Death on the Tiber
- Cover of 1st UK hardback edition 2024
- Author: Lindsey Davis
- Series: Flavia Albia
- Genre: historical fiction, crime fiction
- Publisher: Hodder & Stoughton
- Publication date: 4 April 2024
- Publication place: UK
- ISBN: 978-1399719612
- Preceded by: Fatal Legacy
- Followed by: There Will Be Bodies

= Death on the Tiber =

2024 historical crime novel by Lindsey Davis

Death on the Tiber is a historical crime novel by British writer Lindsey Davis, the twelfth in her Flavia Albia series. It was published in the UK on 4 April 2024 by Hodder & Stoughton (ISBN 978-1399719612) and in the United States on 23 July 2024 by Minotaur Books (ISBN 978-1250799906).

The book is set in Rome and Ostia in AD 90. The list of characters includes Marcus Didio Falco ("one-time hero; has he still got it?") and Helena Justina ("his wife, an absoluter heroine") from the Falco series, vigiles from seven cohorts, and members of five underworld gangs.
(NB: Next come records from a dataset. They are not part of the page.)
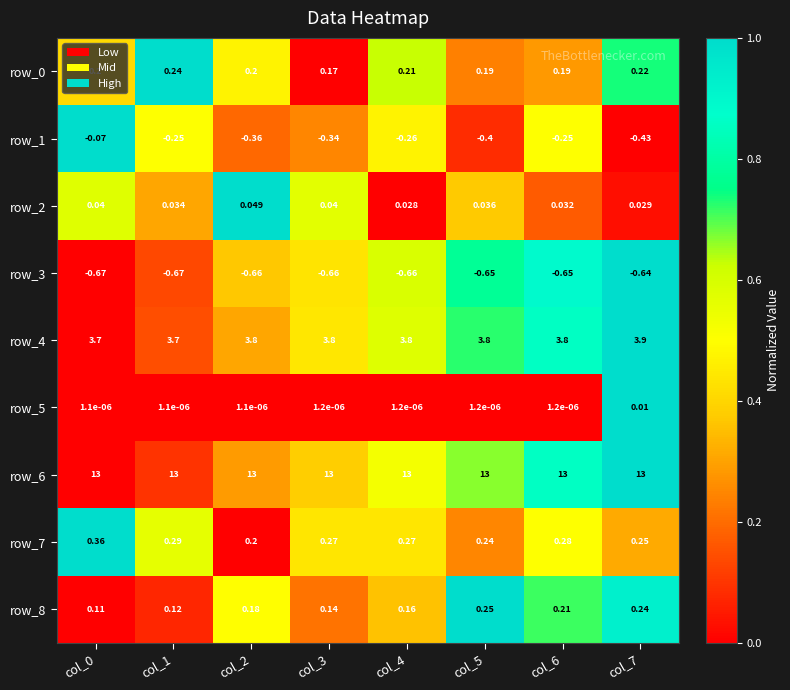

Is the value of row_1 at col_4 greater than the value of row_8 at col_7?

No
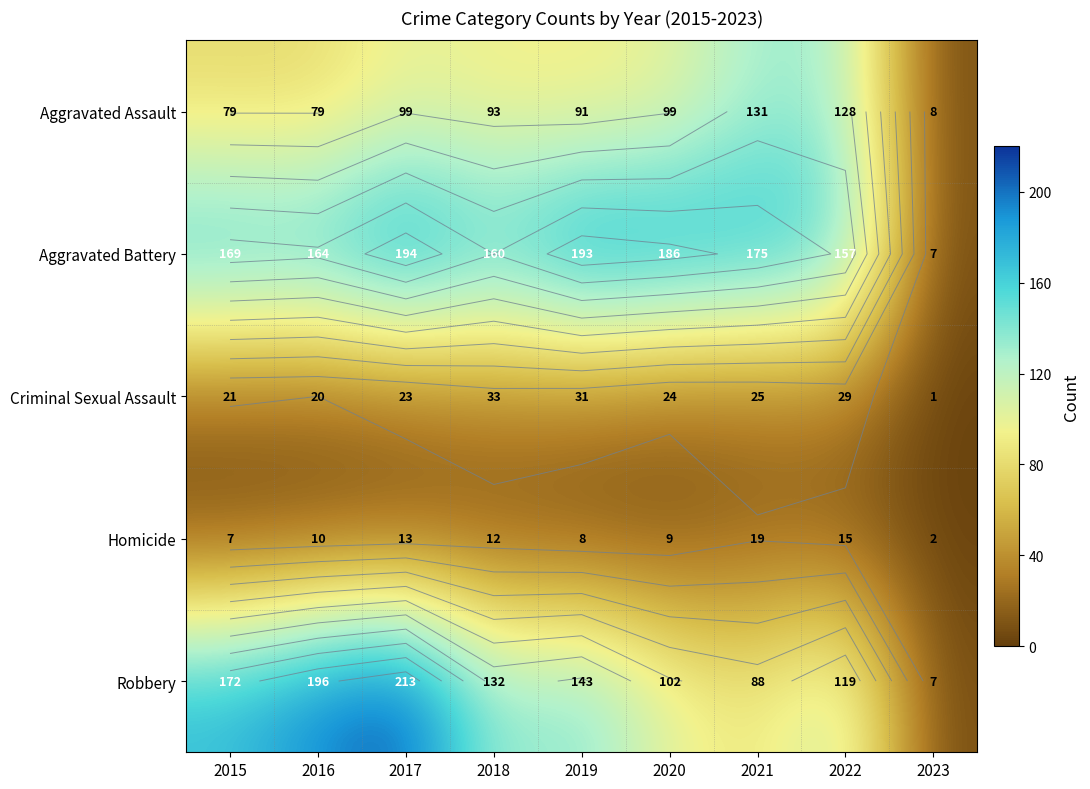

Between 2016 and 2019, which series saw the biggest shift?

Robbery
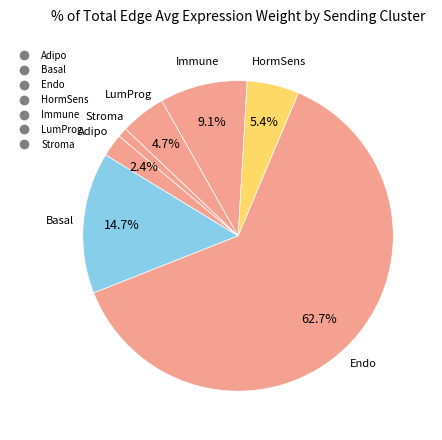

Which slice is the smallest?

Stroma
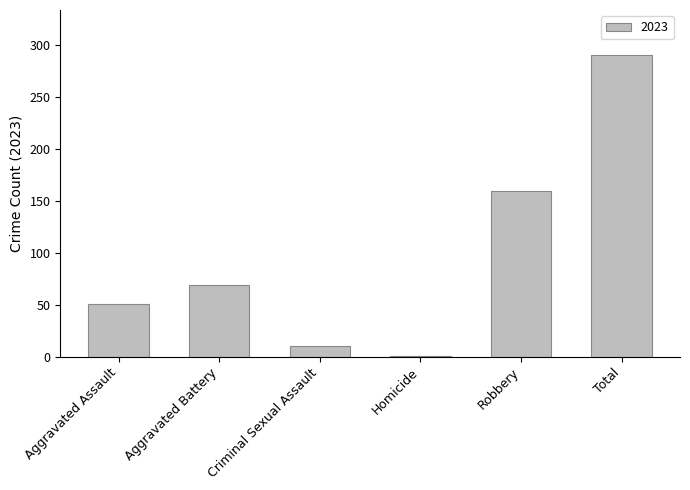

How many data points does each series have?

6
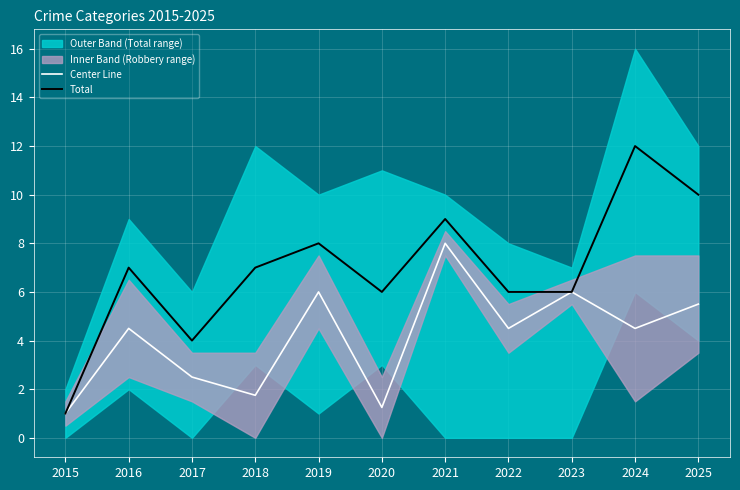

Reading left to right, transcribe all the data shown in this chart.

Center Line: 2015=1.0	2016=4.5	2017=2.5	2018=1.8	2019=6.0	2020=1.2	2021=8.0	2022=4.5	2023=6.0	2024=4.5	2025=5.5
Total: 2015=1.0	2016=7.0	2017=4.0	2018=7.0	2019=8.0	2020=6.0	2021=9.0	2022=6.0	2023=6.0	2024=12.0	2025=10.0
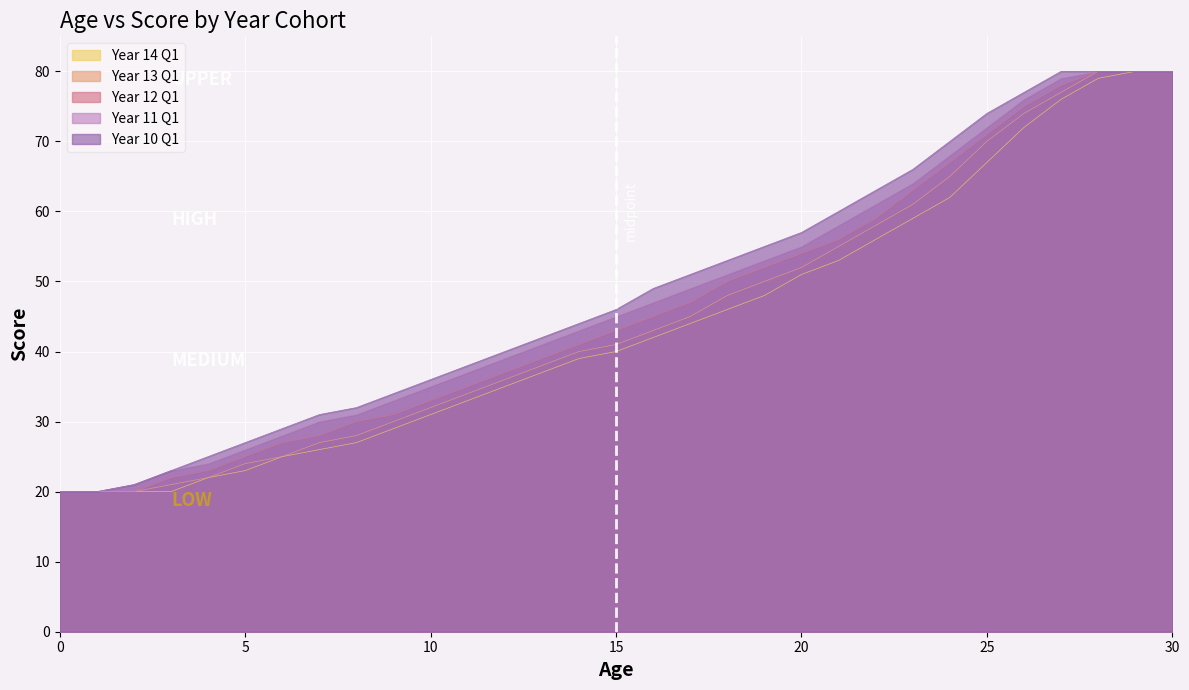

Rank the series at 28 from highest to lowest value.

year10_q1, year11_q1, year12_q1, year13_q1, year14_q1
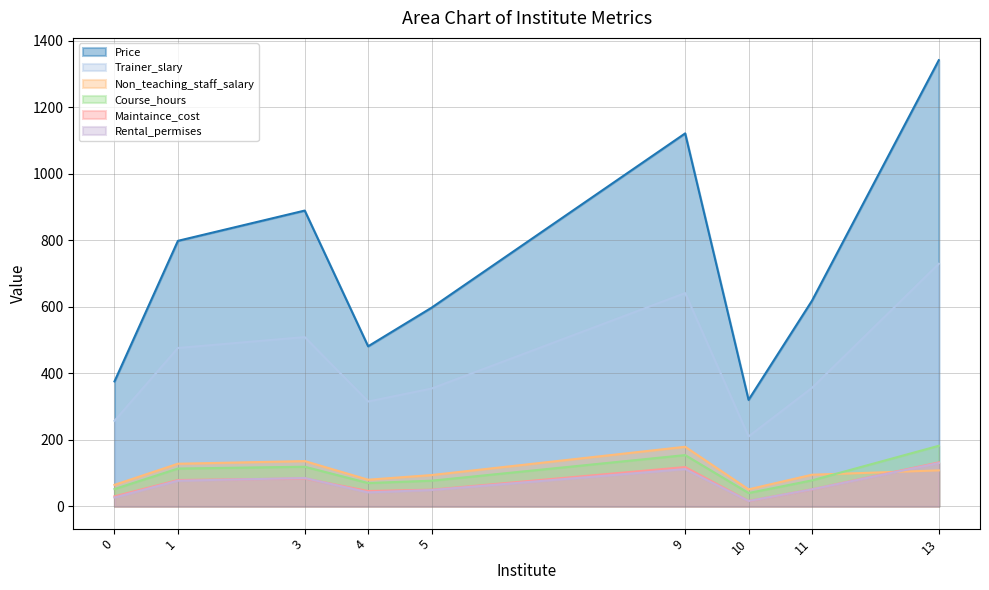

What is the maximum value shown in the chart?

1341.0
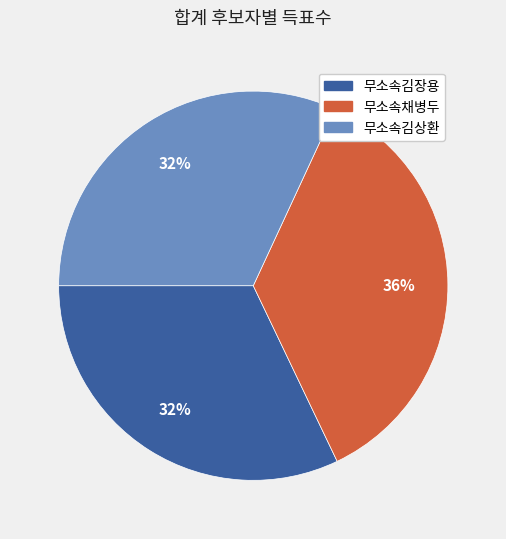

To the nearest percent, what is the combined percentage of 무소속채병두 and 무소속김상환?

68%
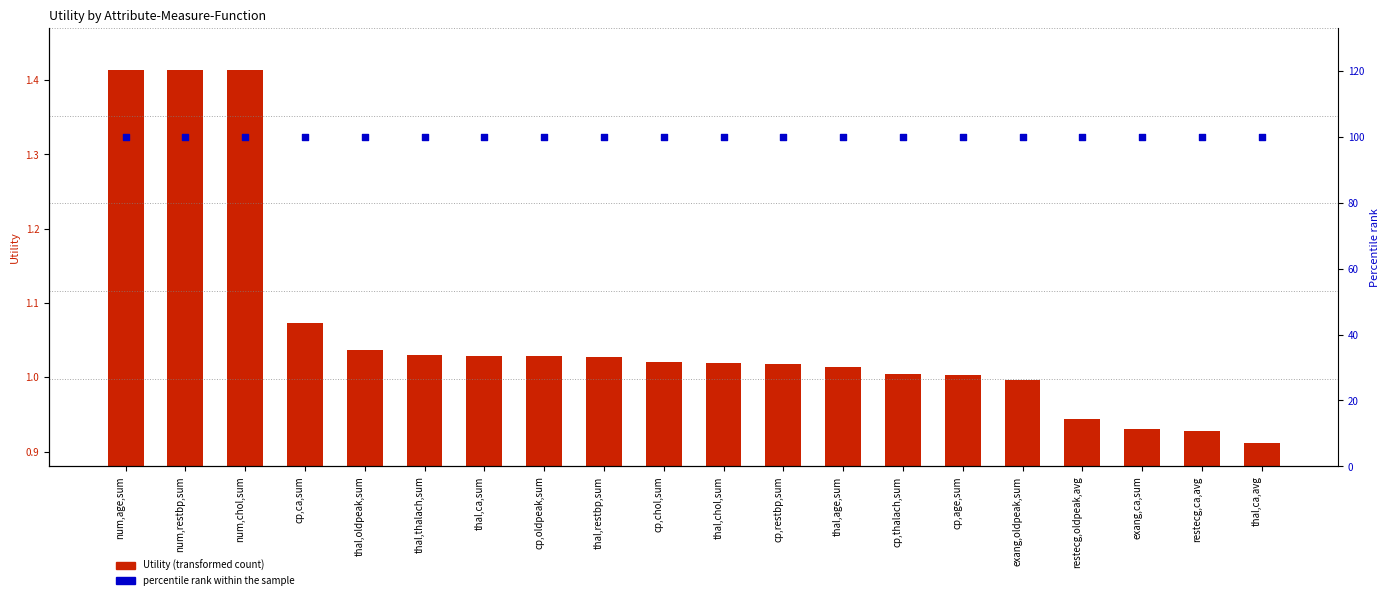

Which series has the widest spread of Y values?

Utility (transformed count)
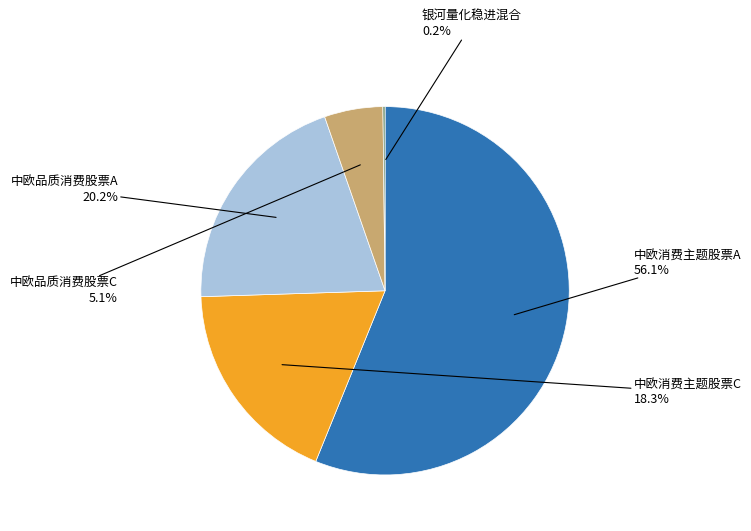

Between 中欧消费主题股票C and 中欧品质消费股票C, which is larger?

中欧消费主题股票C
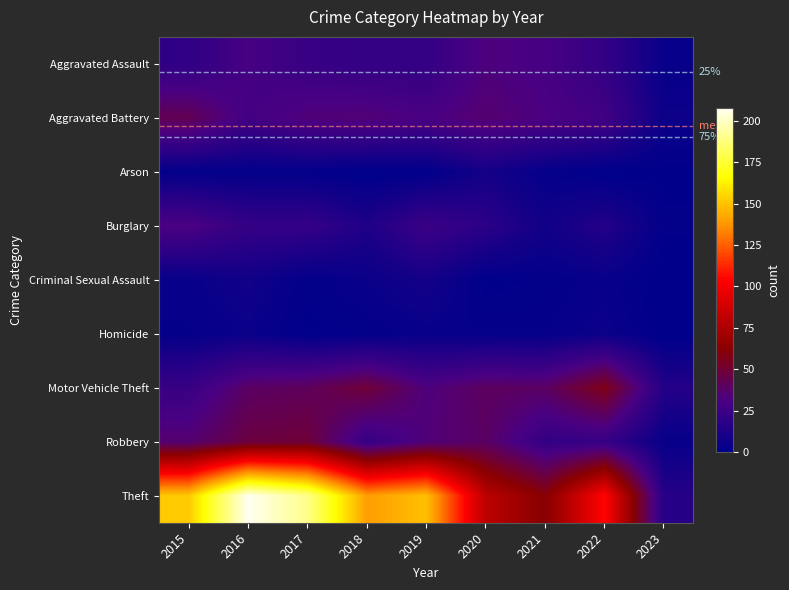

What is the difference between the Arson values at 2019 and 2022?

1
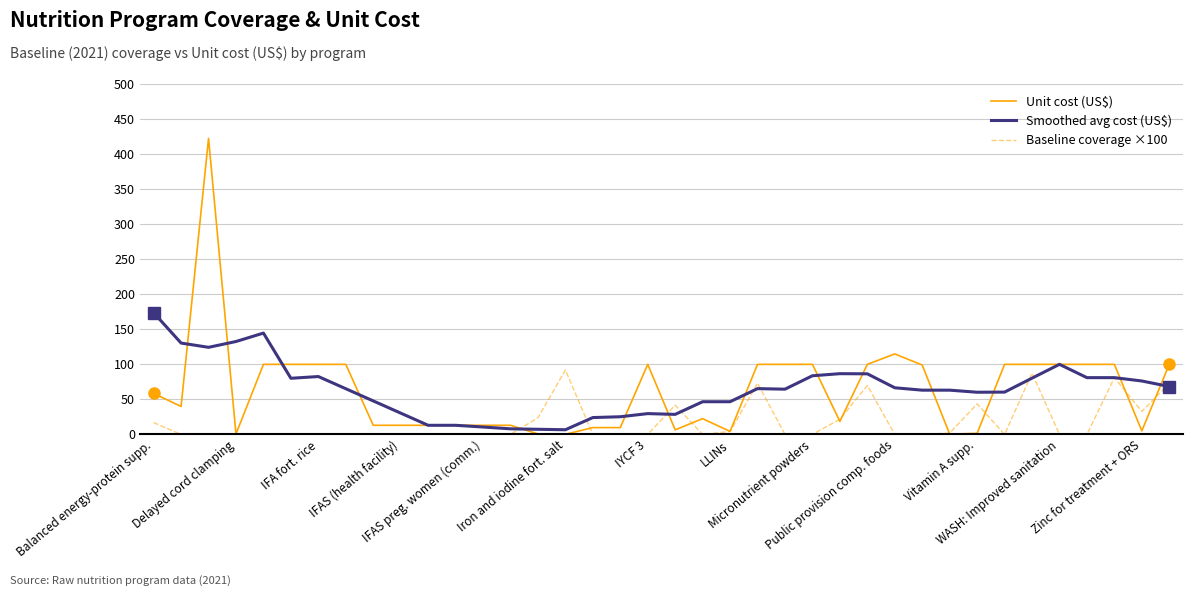

True or false: Unit cost (US$) has more than 0 points higher than both neighbors.

True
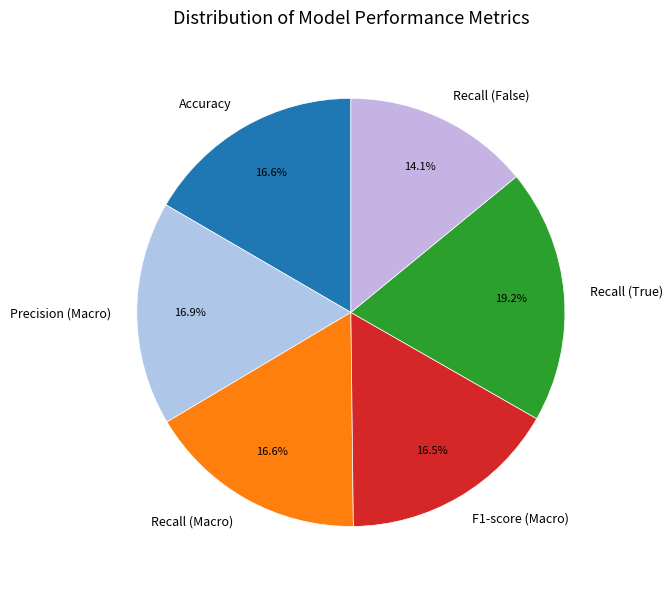

How many segments does this pie chart have?

6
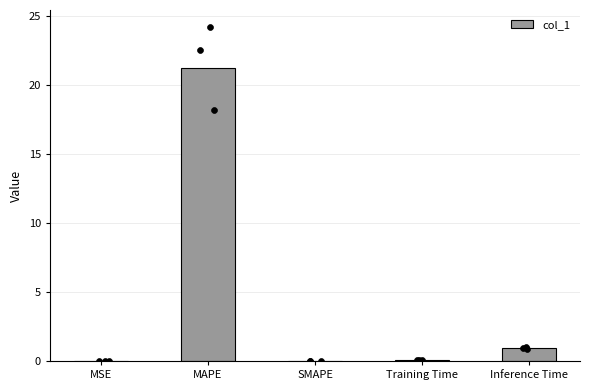

What is the change in value from MSE to MAPE?

+21.2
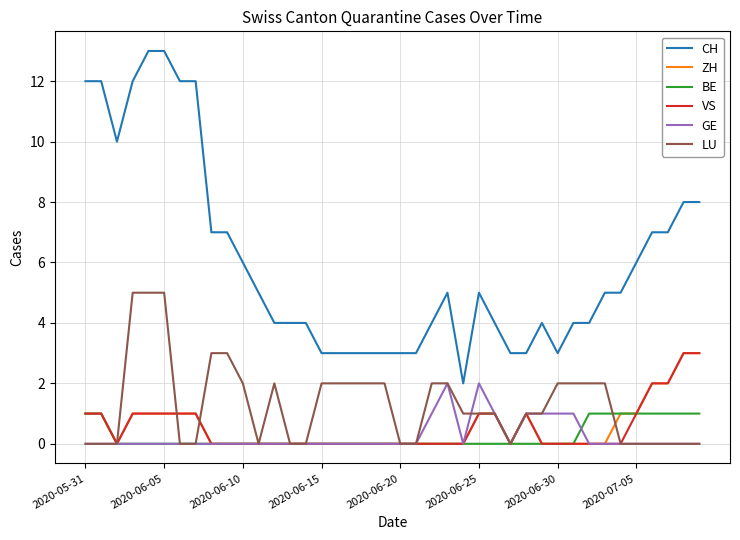

Which series has the largest range (max minus min)?

CH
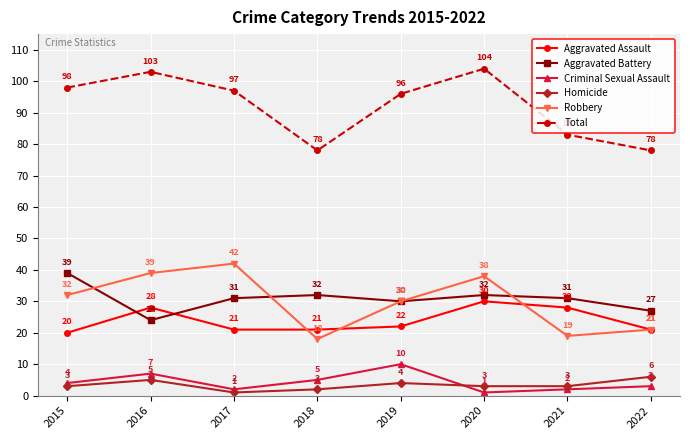

What are all the series names shown in the legend?

Aggravated Assault, Aggravated Battery, Criminal Sexual Assault, Homicide, Robbery, Total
Davis has said that the plot involves a corpse dredged out of the Tiber, the "ever-warring gangster community", "the failings of the various public bodies who are supposed to tackle crime and threats to the community" and "a very elaborate joke about crime writing".

The book refers to events from Davis's earlier book The Jupiter Myth.

The cover of the first UK hardback edition shows a barnacle-encrusted vase on a river-bed with blood flowing out of it. The cover of the first American edition shows a woman looking over the Tiber.